(Exercise):
The lines needed are those below that contain the word "credentials"; copy each one.

────────────────────────────────────────

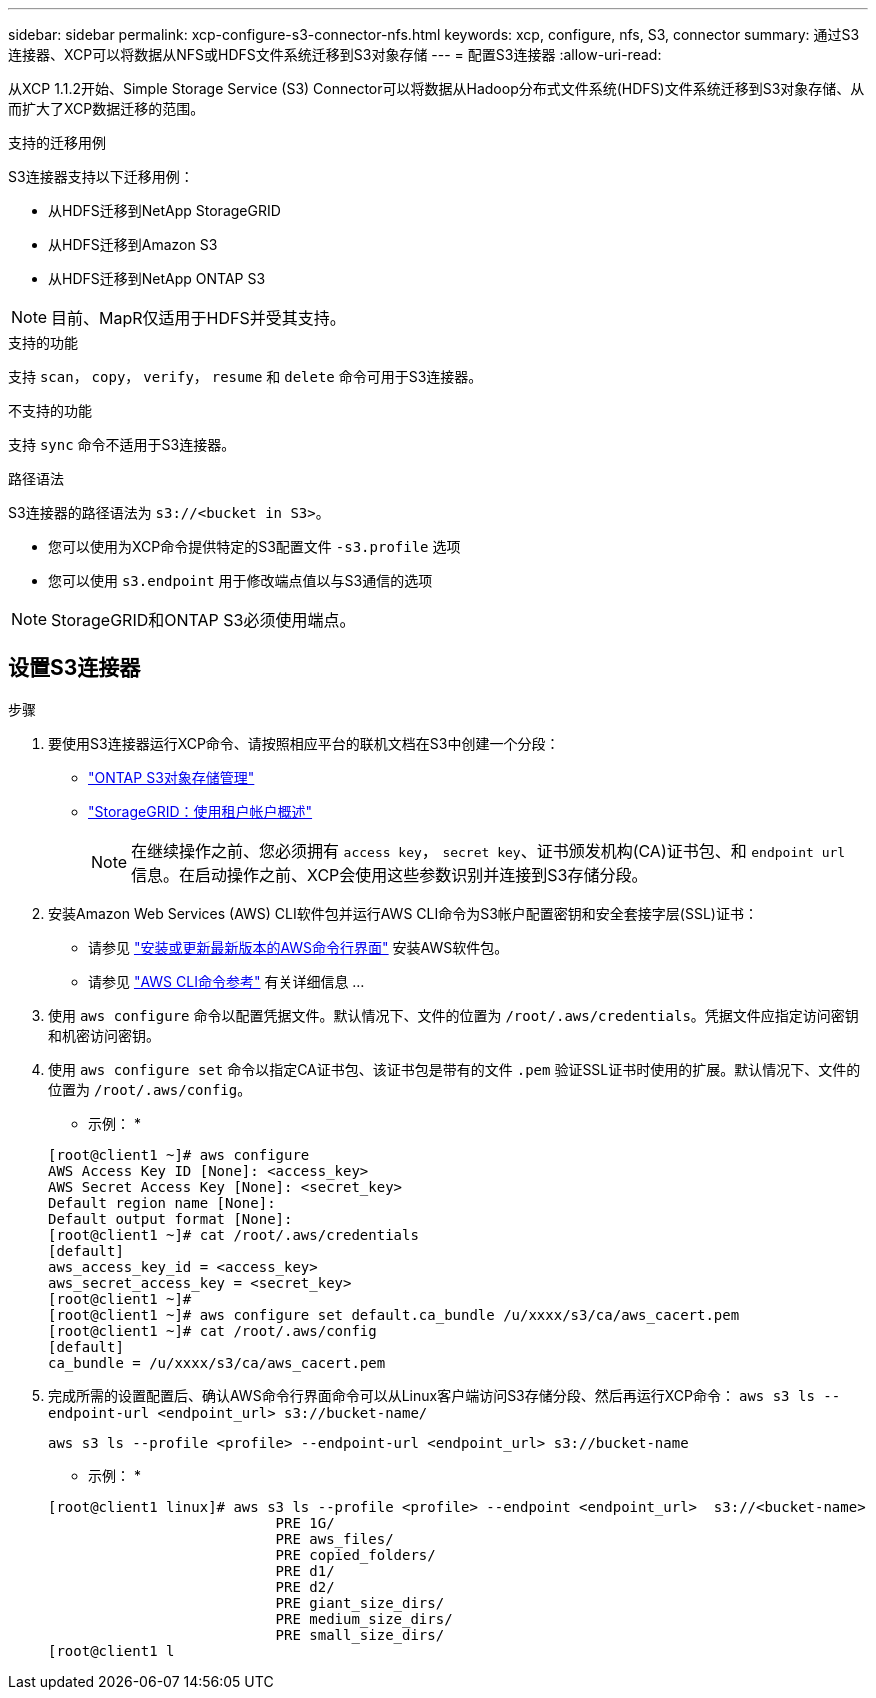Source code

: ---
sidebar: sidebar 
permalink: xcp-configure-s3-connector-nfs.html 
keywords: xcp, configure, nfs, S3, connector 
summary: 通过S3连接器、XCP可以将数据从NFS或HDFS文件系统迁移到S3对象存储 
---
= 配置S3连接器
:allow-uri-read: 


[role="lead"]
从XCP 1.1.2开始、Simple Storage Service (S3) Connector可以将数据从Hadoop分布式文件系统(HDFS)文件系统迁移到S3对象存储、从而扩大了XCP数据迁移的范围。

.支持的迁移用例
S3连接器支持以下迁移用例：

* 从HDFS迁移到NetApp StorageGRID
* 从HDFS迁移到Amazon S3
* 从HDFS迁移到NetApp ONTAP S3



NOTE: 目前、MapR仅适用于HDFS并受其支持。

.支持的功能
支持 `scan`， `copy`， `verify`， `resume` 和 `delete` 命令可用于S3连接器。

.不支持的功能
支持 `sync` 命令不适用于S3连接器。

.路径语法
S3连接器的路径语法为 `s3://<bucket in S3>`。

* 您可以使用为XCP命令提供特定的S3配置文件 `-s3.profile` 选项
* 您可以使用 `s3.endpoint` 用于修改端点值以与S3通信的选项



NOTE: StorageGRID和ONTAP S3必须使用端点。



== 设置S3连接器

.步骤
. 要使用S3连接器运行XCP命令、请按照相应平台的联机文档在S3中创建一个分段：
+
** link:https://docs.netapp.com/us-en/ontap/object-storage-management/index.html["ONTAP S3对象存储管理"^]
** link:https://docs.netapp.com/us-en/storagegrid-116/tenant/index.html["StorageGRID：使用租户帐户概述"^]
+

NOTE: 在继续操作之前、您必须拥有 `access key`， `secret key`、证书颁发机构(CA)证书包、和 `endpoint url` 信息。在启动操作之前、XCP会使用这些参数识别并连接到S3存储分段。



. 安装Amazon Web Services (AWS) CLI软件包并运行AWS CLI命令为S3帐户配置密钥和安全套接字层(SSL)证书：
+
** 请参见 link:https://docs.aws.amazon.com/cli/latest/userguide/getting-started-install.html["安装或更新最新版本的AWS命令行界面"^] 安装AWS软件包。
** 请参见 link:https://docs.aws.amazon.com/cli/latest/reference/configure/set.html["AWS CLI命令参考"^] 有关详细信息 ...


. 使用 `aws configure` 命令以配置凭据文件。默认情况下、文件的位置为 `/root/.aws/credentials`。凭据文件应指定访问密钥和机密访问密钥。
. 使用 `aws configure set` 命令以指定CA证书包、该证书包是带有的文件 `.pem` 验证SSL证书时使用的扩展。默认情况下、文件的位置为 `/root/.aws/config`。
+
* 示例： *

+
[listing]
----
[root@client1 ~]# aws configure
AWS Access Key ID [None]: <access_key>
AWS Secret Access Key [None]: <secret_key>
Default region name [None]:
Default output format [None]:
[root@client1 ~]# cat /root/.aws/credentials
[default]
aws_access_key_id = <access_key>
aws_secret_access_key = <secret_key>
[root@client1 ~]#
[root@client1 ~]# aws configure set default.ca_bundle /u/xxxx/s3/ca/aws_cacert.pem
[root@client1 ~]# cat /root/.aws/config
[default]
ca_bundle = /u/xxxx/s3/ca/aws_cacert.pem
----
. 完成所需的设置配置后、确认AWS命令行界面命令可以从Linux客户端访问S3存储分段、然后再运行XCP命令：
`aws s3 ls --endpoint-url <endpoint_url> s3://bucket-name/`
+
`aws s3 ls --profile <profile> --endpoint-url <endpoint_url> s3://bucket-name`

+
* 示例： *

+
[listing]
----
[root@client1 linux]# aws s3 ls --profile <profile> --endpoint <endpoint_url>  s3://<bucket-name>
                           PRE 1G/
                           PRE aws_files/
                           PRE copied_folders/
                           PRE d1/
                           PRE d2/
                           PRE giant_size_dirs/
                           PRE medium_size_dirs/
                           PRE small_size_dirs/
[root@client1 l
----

────────────────────────────────────────

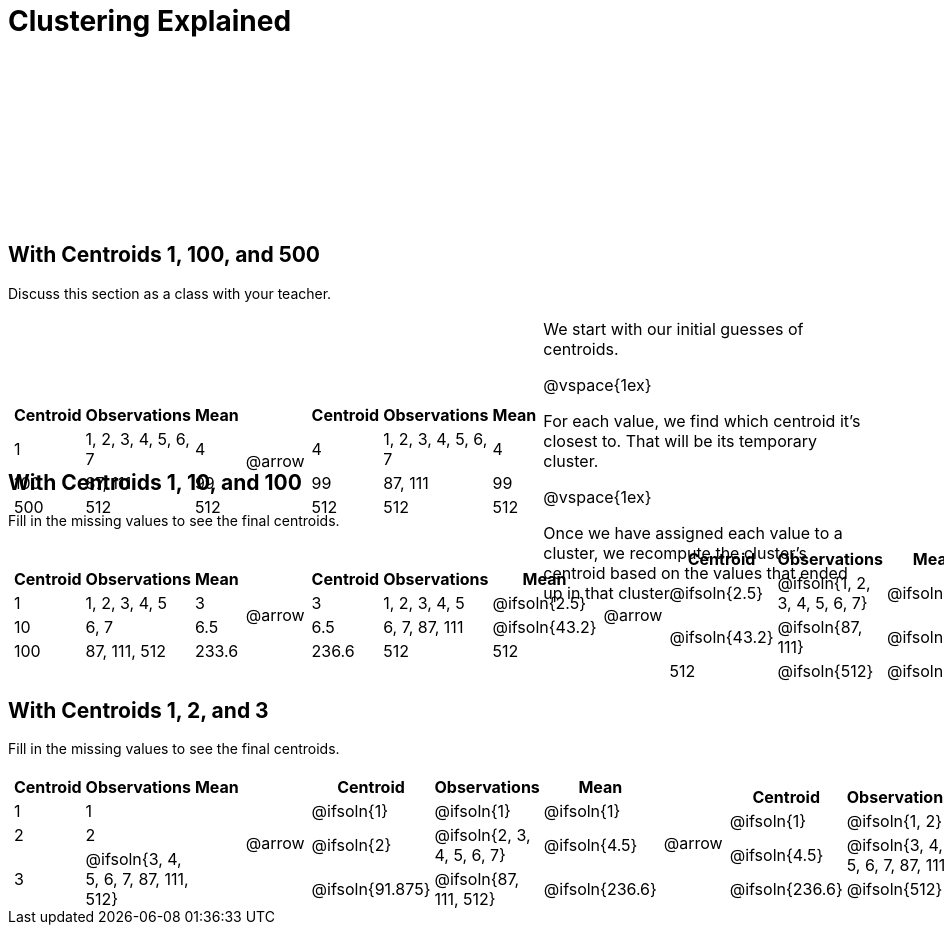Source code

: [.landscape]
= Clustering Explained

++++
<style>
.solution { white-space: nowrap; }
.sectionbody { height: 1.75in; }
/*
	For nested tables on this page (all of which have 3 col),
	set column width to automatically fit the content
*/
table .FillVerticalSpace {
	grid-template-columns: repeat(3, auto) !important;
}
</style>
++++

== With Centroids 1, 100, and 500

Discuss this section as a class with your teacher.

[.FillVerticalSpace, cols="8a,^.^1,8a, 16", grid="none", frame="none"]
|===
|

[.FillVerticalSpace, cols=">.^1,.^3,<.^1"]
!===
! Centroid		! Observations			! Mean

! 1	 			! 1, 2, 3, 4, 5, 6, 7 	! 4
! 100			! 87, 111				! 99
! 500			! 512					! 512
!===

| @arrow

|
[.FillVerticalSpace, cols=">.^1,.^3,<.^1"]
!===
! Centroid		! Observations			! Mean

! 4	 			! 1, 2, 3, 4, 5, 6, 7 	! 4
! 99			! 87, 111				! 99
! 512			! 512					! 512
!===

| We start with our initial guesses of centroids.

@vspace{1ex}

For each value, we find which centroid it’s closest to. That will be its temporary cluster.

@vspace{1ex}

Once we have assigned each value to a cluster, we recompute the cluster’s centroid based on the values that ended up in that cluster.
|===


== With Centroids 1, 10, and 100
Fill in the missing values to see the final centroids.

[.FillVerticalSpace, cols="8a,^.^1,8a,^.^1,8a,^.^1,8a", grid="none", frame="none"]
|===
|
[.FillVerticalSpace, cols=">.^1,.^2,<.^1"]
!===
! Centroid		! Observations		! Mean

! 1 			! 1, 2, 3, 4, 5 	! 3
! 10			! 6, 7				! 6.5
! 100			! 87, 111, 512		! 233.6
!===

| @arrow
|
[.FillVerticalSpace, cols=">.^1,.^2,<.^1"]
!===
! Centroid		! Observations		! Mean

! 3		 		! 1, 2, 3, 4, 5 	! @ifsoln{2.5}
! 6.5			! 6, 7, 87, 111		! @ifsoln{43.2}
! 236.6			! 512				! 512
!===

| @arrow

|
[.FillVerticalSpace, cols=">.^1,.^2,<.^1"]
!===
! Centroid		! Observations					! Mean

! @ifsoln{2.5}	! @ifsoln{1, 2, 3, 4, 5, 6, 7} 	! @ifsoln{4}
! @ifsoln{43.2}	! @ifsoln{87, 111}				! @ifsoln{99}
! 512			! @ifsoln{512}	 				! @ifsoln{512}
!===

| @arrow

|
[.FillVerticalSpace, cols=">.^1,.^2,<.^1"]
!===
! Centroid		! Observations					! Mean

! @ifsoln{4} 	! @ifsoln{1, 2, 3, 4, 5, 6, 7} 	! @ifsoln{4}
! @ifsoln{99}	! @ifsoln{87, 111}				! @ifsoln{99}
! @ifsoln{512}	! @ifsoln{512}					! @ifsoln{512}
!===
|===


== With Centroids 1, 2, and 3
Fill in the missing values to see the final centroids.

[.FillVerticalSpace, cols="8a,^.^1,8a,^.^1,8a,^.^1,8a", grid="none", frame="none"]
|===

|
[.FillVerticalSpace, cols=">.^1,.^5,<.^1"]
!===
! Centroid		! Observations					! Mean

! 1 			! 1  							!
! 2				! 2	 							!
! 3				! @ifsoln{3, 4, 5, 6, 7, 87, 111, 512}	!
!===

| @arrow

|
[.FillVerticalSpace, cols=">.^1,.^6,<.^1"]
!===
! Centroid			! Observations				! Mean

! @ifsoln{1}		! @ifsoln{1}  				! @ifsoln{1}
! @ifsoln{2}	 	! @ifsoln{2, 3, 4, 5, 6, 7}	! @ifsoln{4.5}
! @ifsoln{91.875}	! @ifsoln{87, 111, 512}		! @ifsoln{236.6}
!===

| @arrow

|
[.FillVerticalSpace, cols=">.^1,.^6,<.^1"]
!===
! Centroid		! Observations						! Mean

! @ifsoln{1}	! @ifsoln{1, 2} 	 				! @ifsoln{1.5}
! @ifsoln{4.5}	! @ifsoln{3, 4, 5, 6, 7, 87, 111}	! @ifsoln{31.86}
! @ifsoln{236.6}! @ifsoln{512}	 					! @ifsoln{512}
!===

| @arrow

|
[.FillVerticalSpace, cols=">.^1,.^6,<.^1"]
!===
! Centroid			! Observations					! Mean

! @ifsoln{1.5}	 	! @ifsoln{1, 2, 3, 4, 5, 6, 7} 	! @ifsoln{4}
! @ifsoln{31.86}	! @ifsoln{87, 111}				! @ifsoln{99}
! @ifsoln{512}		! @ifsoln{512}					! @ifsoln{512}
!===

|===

────────────────────────────────────────

(Response to the exercise):
. 使用 `aws configure` 命令以配置凭据文件。默认情况下、文件的位置为 `/root/.aws/credentials`。凭据文件应指定访问密钥和机密访问密钥。
[root@client1 ~]# cat /root/.aws/credentials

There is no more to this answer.